[Human pose images with coordinates]

= Beginning of Section =

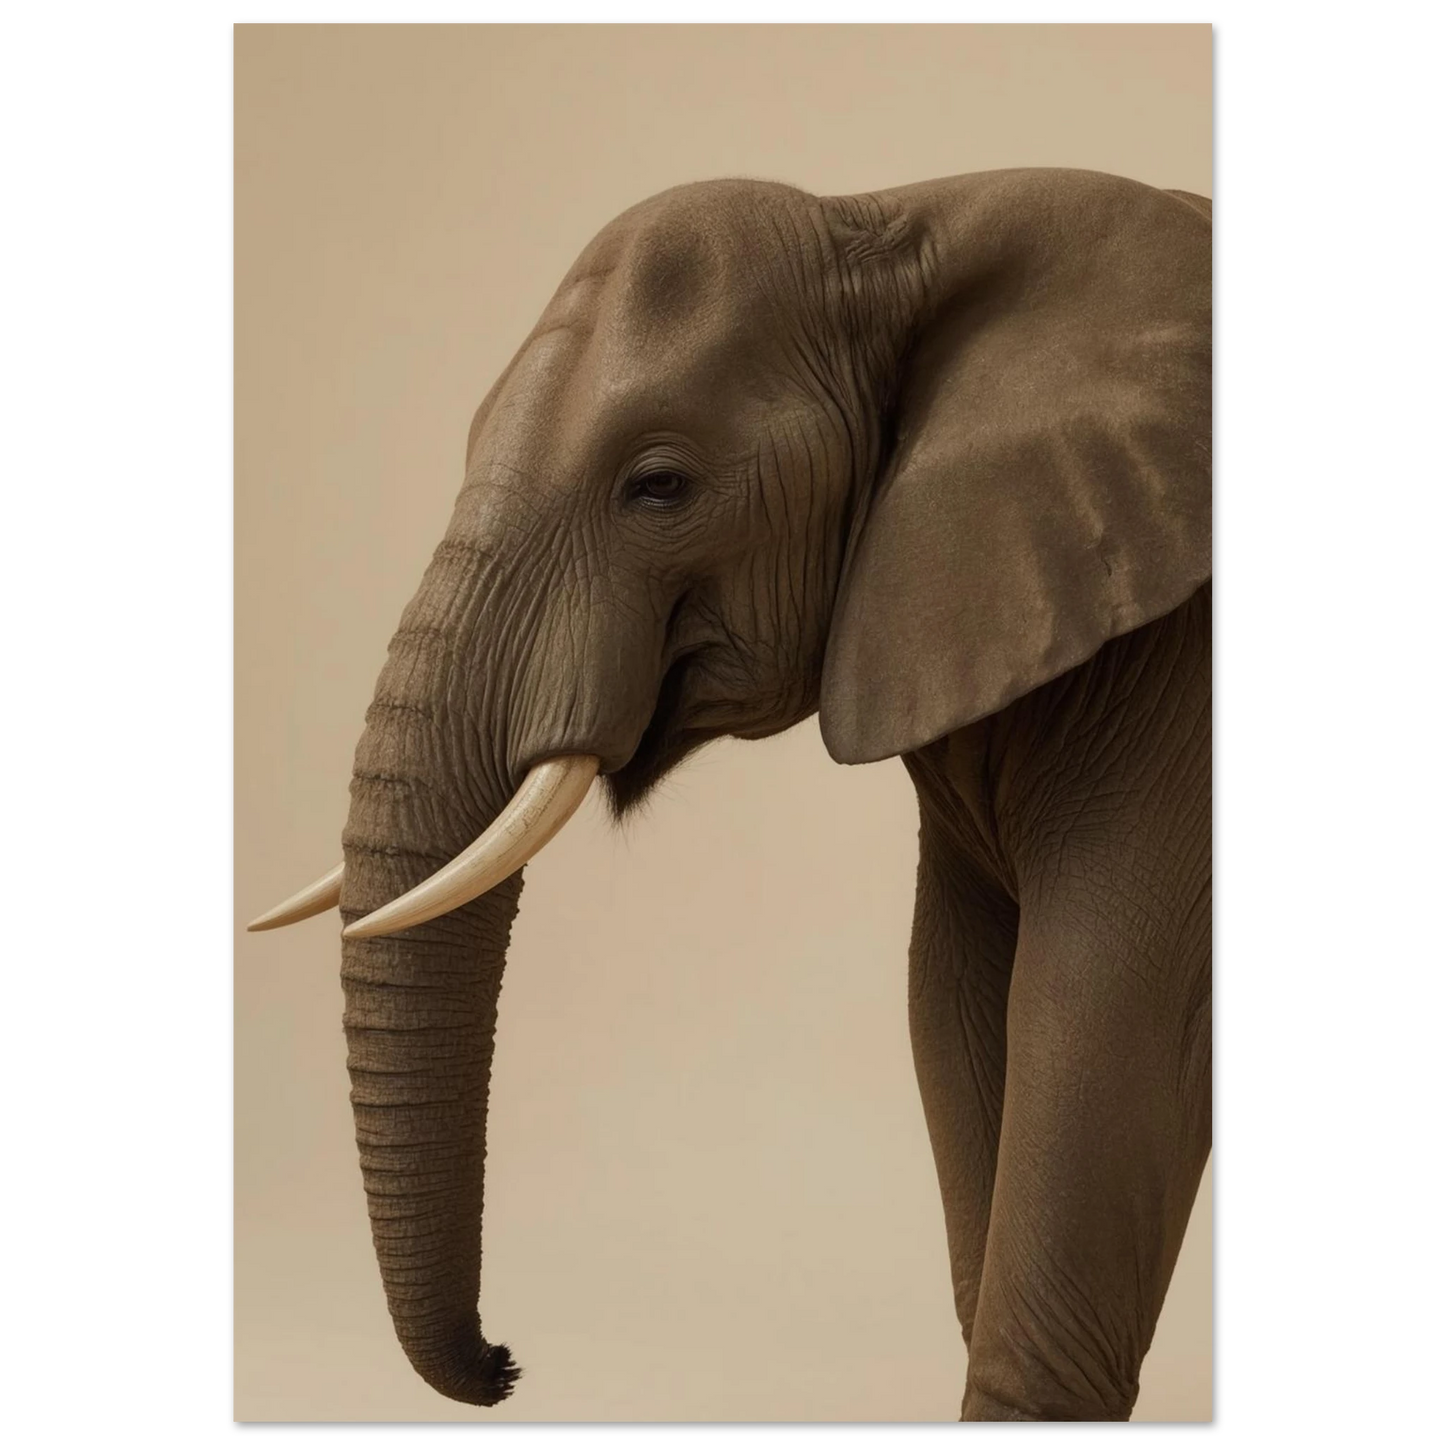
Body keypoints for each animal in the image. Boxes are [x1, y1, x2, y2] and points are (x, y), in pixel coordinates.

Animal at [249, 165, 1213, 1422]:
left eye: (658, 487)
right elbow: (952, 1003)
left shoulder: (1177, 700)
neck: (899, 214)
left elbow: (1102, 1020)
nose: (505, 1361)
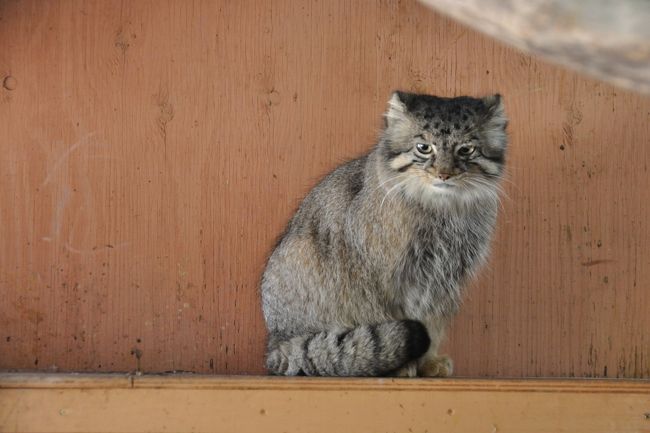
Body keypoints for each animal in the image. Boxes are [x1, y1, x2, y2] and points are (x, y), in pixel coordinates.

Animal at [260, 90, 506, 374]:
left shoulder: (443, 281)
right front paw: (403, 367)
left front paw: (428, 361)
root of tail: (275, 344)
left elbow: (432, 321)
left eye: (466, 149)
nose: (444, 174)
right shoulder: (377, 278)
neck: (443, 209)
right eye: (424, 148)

= End of Section =

*Exercise requirements:* Print exactly, with no pictures, the lines above from the one that holds "left elbow: (1102, 1020)" through the one that holds "right front paw: (403, 367)", both of them included.

*Response below:*
left elbow: (1102, 1020)
nose: (505, 1361)
Body keypoints for each animal in the image. Boxes are [x1, y1, x2, y2] and points are (x, y), in pixel coordinates.

Animal at [260, 90, 506, 374]:
left shoulder: (443, 281)
right front paw: (403, 367)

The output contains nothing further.